Boston Globe NFL writer Ben Volin joined The Jim Rome Show on Wednesday and shared his reaction to the surprising news of Hernandez’s death. “That to me was really shocking. You know, I’ve been catching heat over this but I feel a little bit of sadness about it too,” Volin said. “Aaron Hernandez, there’s no question committed some really heinous acts, he killed Odin Lloyd and was certainly present and probably involved in the death of these other two young men who had no connection to Hernandez and just happened to be in the wrong place at the wrong time. But I feel sadness for Hernandez, that a kid who had so much going for him, $40 million contract, he was only 23-years-old at the time of his arrest. A tremendous young athlete, an All-American in college, he had everything in front of him, and he just couldn’t get out of his own way, couldn’t get rid of the bad influences in his life, couldn’t realize everything he had going for him.”

Volin expressed sadness for not only Hernandez but all the lives he ruined along the way.

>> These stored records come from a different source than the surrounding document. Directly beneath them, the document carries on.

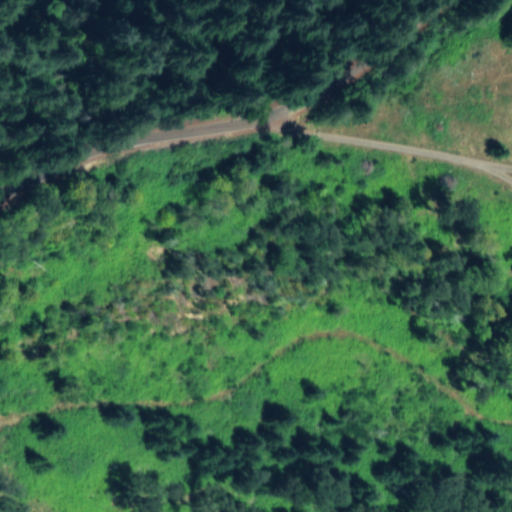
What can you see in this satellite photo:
road: (238, 121)
road: (373, 150)
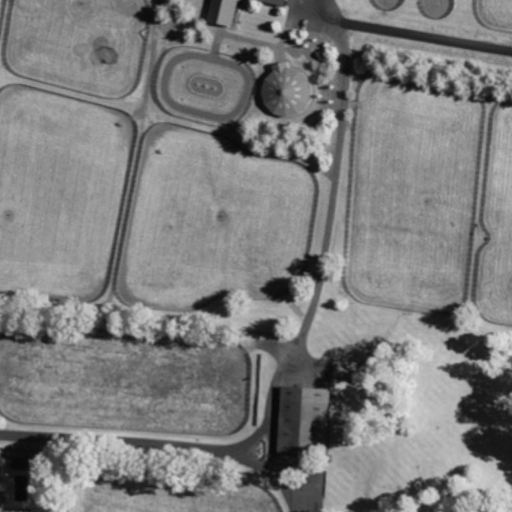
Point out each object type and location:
road: (329, 7)
building: (226, 10)
road: (329, 226)
building: (302, 420)
road: (169, 444)
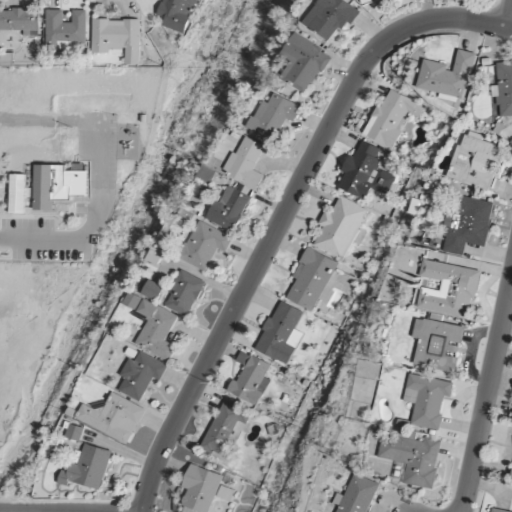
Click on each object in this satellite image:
building: (359, 0)
building: (177, 14)
road: (509, 16)
building: (330, 17)
building: (18, 20)
building: (65, 27)
road: (509, 27)
building: (117, 38)
building: (303, 63)
building: (448, 77)
building: (504, 89)
building: (274, 116)
building: (392, 118)
building: (476, 162)
building: (247, 163)
building: (366, 174)
building: (57, 185)
building: (17, 194)
building: (229, 209)
road: (283, 215)
building: (467, 224)
building: (340, 227)
building: (204, 245)
building: (155, 256)
building: (311, 279)
building: (449, 289)
building: (153, 290)
building: (184, 294)
building: (153, 326)
building: (281, 334)
building: (437, 344)
building: (141, 375)
building: (251, 379)
road: (484, 396)
building: (427, 400)
building: (113, 417)
building: (224, 430)
building: (74, 432)
building: (413, 457)
building: (88, 468)
building: (200, 488)
building: (225, 493)
building: (357, 495)
road: (70, 510)
building: (498, 510)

“At the time of his arrest, he had a baby daughter who was only seven months old. She’s now 4-and-a-half years old. She’s going to grow up now without a father. Eventually she’s going to learn about all the heinous things that he did,” Volin said. “So while his death is certainly, it comes as justice almost for Aaron Hernandez in a sense. This whole thing is just sad, for Hernandez and his family and what they have to live through and the family of the victims, that’s obviously who you most feel sad for, and just shocking too because Hernandez, he was just acquitted, and now his attorney was going to try to go appeal the other previous conviction, and it seemed like he finally had a glimmer of hope.

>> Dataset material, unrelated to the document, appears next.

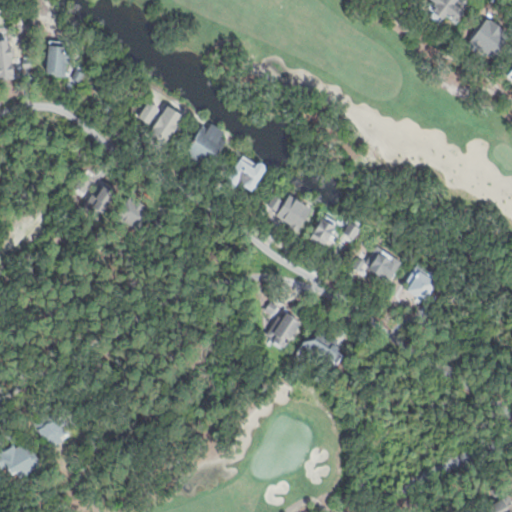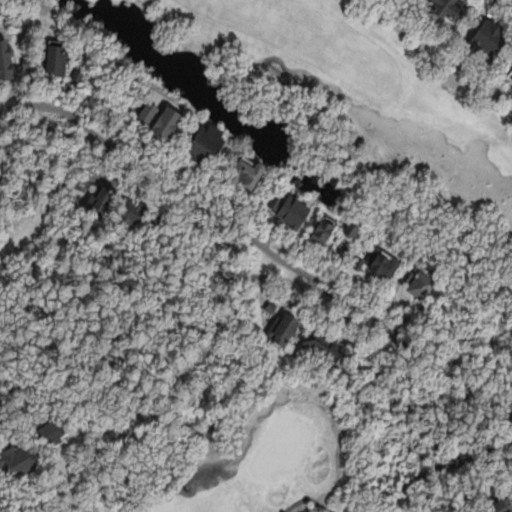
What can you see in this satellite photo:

“So to see five days later that he killed himself is just very surprising and shocking.”

Volin tried to make sense of Hernandez’s life and how it could get so far off-track.

“It’s not like he grew up in a terrible household. He’s from Bristol, Connecticut, more of a blue-collar place, but he had good influences in his life, until his father passed away when he was a senior in high school. I believe it was in 2006,” Volin said. “Aaron was only 17-years-old at the time and people close to him kind of point to that as the moment where he lost his mentor and a role model for him and someone who had played a big role in his life always coaching him in his sports and taking him and Aaron’s brother, D.J., under his wing.

“So people point to that as maybe a turning point for Aaron and his life, but he’s also responsible for his own actions, and this is a guy who kind of glorified the gangster lifestyle, and we saw it with the tattoos, and he had several gun incidents when he was down at Florida, and then with the Patriots, he was in to drugs and a lot of bad things and just didn’t realize when you’re a professional athlete and you’ve got all this money now and this attention, you need to remove some of those influences from your life, and he just wasn’t able to do it.

“Again, the whole thing is just shocking and sad but again Aaron Hernandez is the one who is responsible for his actions.”